淡路島で浜焼きをした時と同じような形である。今回も家中を総動員して準備に追われた。織田幕府において広之の果たす役割は大きい上、織田信長の娘である五徳の存在などもあっての事だ。
誰が見ても天下をあらゆる面から動かしているのはり広之であり、将軍家の家老という範疇には収まらない。文化面での功績や商人としても上方有数。公家でさえも一目置かざる得ない地位を確立していた。
今回、前久たちは淀川を舟で下り、広之たちと合流後、陸路で有馬温泉を目指した。現代でいえば神戸市北区であるが、近辺には摂津源氏の本拠地であった多田荘もある。
多田といえば銀や銅を産出することでも知られているが、本格的に採掘されるのは江戸時代の寛文年間からだ。つまり約70年後。しかし現在すでに南蛮吹により最盛期となっていた。
多田は重要な土地であったわけだが、明智光秀は若い時、諸国を流浪した際、立ち寄ったという。 時は流れ、光秀は母と娘の佐保姫を住まわせた(佐保姫は実在が疑わしく、これらは伝説の類だが、本作品では採用)。
そして当地に近い波多野秀治の息子貞行と佐保姫は将来結婚する約束が交わされたが、織田と波多野は敵対。主君織田信長から丹波攻略を託された光秀は八上城(波多野氏の居城)を攻め落とす。佐保姫はその後、多田荘を流れる猪名川へ身を沈めた。
広之の家臣で怪談話の名手として家中を恐怖に陥れている猪名川はこの近辺の出身だ。元は波多野氏へ仕えていたが、滅亡後光秀の家臣となり、さらにその後広之の家臣となっている。
その際、本来の名を憚り(本名は後に明かされます)、故郷にちなみ猪名川と称していた。猪名川が知らない世界へ興味を持つようになったのは波多野氏や明智氏の悲惨な最期を見届けたことも少なからず影響している。
人間の諸行無常を怪談として世に伝えたい……。猪名川としては浮かばれない霊に対する供養のつもりであった。しかし猪名川は真面目であるが、元来空気を読めない
また不思議な能力も秘めており、見えてはいけないものが見えてしまうことがある。そんな猪名川だが、明智家臣だった経歴もあり、福の世話役を命じられていた。猪名川にすればかつての上司の令嬢である。
そのような関係で今回猪名川も同行。道中怖い話で福を怖がらせるのだった。程なくして有馬温泉へ到着。古くから草津温泉や下呂温泉と並び日本の3大名泉として知られている。

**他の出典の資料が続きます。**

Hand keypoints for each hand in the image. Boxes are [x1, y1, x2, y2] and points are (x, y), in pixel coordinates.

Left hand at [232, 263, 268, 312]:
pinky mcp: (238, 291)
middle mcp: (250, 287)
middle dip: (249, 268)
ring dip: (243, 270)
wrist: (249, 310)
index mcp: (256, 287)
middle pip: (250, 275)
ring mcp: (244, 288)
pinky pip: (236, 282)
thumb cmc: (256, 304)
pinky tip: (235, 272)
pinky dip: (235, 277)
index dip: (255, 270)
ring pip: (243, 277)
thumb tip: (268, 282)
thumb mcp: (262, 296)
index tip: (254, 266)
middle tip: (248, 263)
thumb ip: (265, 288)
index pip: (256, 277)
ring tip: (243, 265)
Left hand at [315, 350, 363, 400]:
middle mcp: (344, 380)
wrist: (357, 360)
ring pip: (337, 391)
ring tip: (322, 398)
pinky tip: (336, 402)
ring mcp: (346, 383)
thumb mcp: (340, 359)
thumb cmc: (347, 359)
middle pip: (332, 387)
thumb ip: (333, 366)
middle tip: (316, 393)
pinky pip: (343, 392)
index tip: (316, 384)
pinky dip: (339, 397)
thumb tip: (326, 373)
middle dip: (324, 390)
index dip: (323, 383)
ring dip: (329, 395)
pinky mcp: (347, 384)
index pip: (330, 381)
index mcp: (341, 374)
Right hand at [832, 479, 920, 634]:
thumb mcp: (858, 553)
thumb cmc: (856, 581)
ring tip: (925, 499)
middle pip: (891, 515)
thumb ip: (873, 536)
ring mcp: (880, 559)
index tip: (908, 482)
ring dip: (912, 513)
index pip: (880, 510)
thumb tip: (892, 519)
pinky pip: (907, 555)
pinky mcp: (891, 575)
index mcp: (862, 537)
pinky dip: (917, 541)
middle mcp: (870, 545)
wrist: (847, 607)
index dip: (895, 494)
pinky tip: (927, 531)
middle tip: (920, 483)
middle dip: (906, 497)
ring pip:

金泉と銀泉からなり、金泉は空気に触れて着色する含鉄塩化物泉(赤湯)であった。
広之が監修した幕府の御用宿があり、金泉、銀泉、薬湯、足湯、蒸し風呂、ドライサウナ、岩盤浴など揃っている。そのため織田家重臣、大名、公家などが湯治を楽しんでいた。
普通の人々も楽しめる湯や宿もあり、年中賑わっている。広之たちは早速男女別に湯へ入った。エドゥンは初めてとなる温泉や前久に戸惑いつつも堪能。
広之は関東へ行った際、前久の誘いで一緒に草津温泉を楽しんだ事がある。その時、広之は前久へ温泉の入り方を手ほどきした。
それ以来、前久は公家たちへ受け売りで伝授。しかし今日は本家本元が居るため、幾分か大人しい。風呂から上がると皆マッサージを受ける。
食事は酒中心となったが、鍋や天ぷらを楽しむのであった。一行は3泊して、それぞれ帰途に着いたのである。